- **YOUR ASSIGNMENT**
In the entries below, find the line with "ftable(xtabs(Freq ~ ., data = DanishWelfare))" and print exactly every line from there up to and including the line with "<p>Dataset imported from", with no other lines.

- **PROVIDED DATA**
• • • •
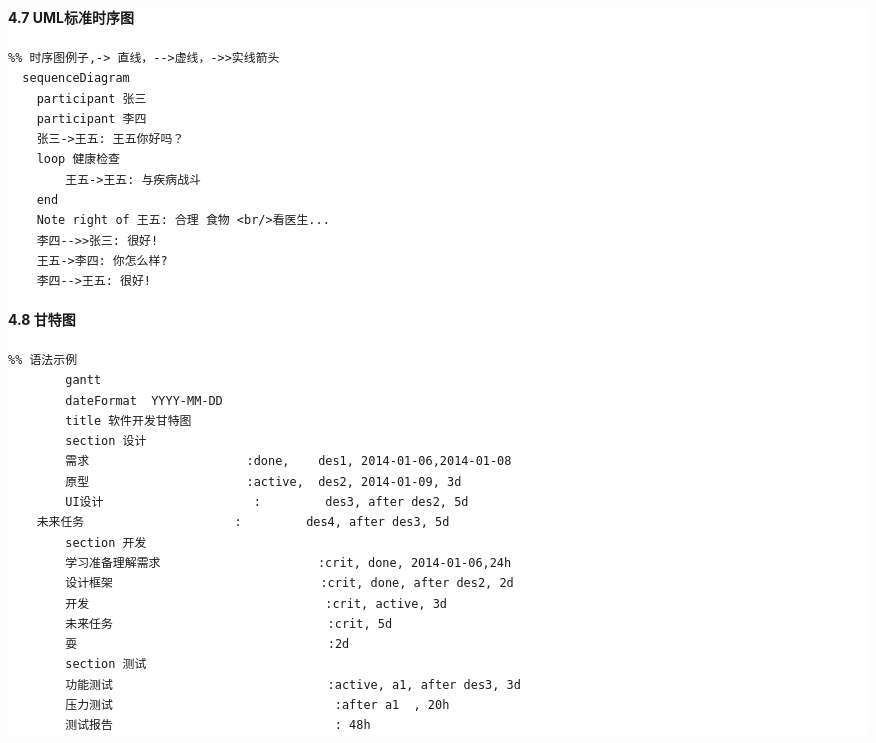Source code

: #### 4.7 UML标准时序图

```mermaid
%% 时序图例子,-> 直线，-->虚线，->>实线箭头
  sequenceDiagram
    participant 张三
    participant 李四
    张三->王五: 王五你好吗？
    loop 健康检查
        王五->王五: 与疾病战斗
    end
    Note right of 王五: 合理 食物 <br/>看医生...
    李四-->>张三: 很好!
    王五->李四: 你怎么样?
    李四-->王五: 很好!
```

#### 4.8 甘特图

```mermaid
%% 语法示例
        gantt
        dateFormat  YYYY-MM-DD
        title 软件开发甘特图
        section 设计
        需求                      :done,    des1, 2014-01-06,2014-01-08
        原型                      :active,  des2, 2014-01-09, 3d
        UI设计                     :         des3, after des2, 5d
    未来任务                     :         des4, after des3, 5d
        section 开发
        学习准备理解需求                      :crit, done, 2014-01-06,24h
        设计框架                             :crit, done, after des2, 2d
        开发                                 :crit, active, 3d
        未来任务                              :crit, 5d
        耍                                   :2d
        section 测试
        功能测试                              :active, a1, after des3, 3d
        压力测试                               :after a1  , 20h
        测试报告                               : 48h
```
• • • •
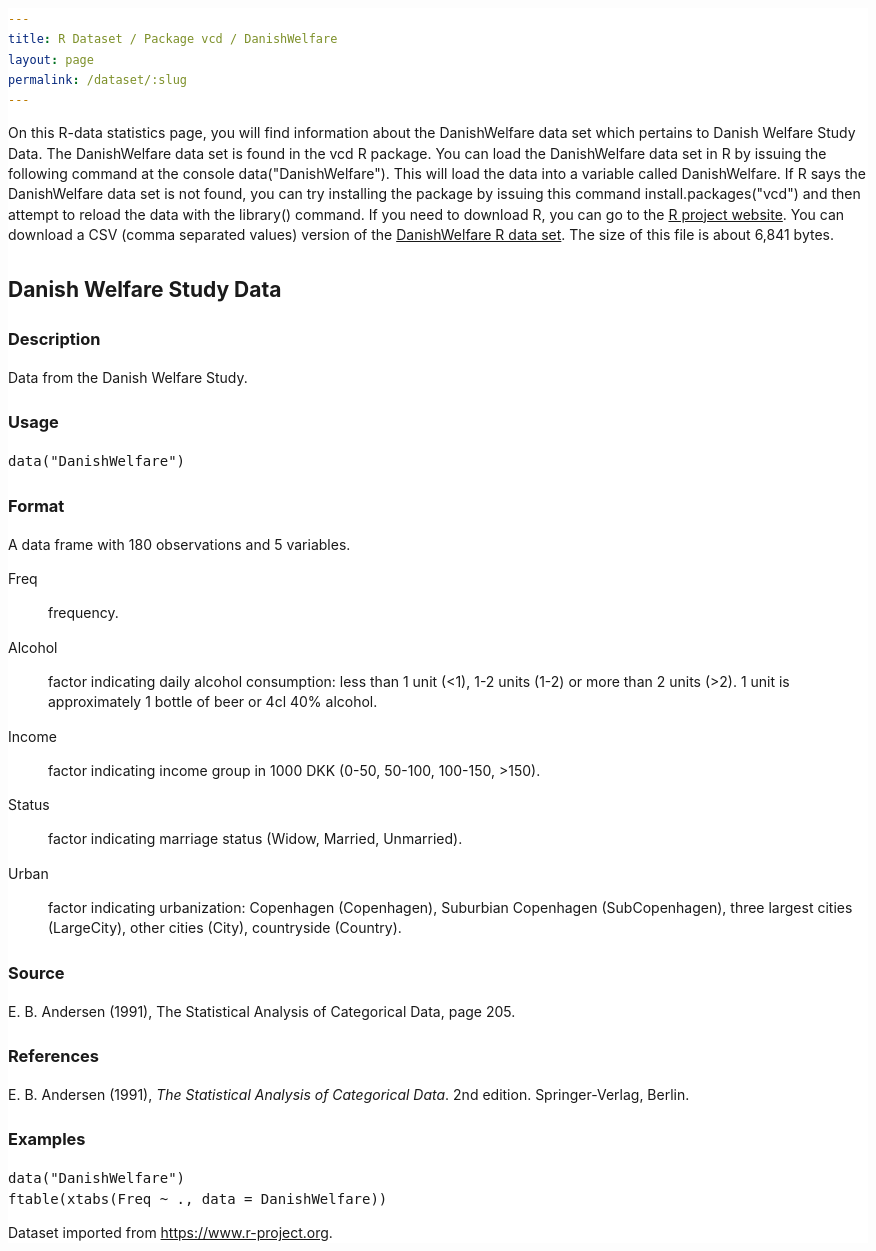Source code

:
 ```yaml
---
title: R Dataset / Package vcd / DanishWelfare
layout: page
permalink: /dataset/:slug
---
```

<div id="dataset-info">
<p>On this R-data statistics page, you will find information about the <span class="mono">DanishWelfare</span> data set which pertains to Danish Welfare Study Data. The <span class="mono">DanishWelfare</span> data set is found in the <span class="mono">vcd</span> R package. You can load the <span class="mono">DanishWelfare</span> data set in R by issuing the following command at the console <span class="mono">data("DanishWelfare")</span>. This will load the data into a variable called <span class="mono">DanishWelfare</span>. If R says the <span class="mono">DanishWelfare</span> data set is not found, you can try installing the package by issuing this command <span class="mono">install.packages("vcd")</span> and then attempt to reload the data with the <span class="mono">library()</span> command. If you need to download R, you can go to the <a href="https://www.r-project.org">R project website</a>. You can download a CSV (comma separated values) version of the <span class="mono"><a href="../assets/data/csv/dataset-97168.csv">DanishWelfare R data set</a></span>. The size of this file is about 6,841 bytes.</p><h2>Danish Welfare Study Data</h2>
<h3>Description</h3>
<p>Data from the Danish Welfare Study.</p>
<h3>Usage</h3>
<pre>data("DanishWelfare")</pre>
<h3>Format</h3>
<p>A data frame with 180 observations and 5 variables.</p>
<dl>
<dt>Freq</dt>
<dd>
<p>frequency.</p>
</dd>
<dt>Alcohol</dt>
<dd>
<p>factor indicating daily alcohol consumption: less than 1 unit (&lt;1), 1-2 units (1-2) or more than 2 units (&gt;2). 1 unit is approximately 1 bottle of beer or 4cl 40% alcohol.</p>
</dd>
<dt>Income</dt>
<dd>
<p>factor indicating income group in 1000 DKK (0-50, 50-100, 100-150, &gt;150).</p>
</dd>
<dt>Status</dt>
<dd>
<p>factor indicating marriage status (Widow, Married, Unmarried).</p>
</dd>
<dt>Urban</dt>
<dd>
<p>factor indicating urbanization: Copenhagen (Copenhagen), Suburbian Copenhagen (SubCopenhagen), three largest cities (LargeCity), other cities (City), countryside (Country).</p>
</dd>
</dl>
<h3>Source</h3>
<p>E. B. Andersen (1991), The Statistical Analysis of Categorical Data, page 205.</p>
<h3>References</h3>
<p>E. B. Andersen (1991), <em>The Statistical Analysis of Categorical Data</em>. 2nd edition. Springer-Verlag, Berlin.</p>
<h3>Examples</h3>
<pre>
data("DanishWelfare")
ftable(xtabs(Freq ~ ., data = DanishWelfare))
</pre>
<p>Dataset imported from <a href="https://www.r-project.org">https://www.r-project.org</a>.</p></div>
• • • •
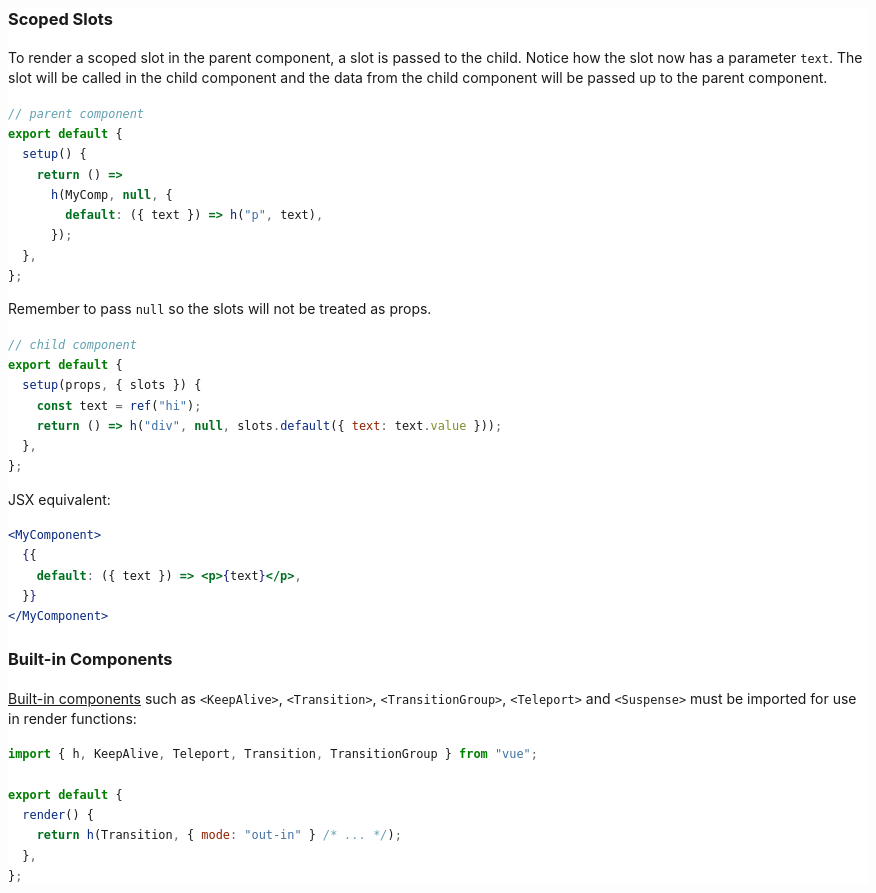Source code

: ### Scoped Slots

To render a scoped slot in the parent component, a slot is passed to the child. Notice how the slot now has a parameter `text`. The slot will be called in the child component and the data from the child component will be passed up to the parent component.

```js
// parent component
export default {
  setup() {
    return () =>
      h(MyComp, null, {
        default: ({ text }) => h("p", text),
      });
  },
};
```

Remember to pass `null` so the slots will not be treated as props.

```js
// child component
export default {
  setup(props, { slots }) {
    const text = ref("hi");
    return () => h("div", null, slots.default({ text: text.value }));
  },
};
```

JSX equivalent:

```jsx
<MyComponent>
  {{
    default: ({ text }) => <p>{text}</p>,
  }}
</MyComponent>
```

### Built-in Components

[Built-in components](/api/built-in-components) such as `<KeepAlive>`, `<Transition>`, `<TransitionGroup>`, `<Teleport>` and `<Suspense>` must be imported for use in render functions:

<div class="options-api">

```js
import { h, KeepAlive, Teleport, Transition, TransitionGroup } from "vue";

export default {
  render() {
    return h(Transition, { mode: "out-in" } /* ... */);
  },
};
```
• • • •
- **ANSWER TO THE EXERCISE**
ftable(xtabs(Freq ~ ., data = DanishWelfare))
</pre>
<p>Dataset imported from <a href="https://www.r-project.org">https://www.r-project.org</a>.</p></div>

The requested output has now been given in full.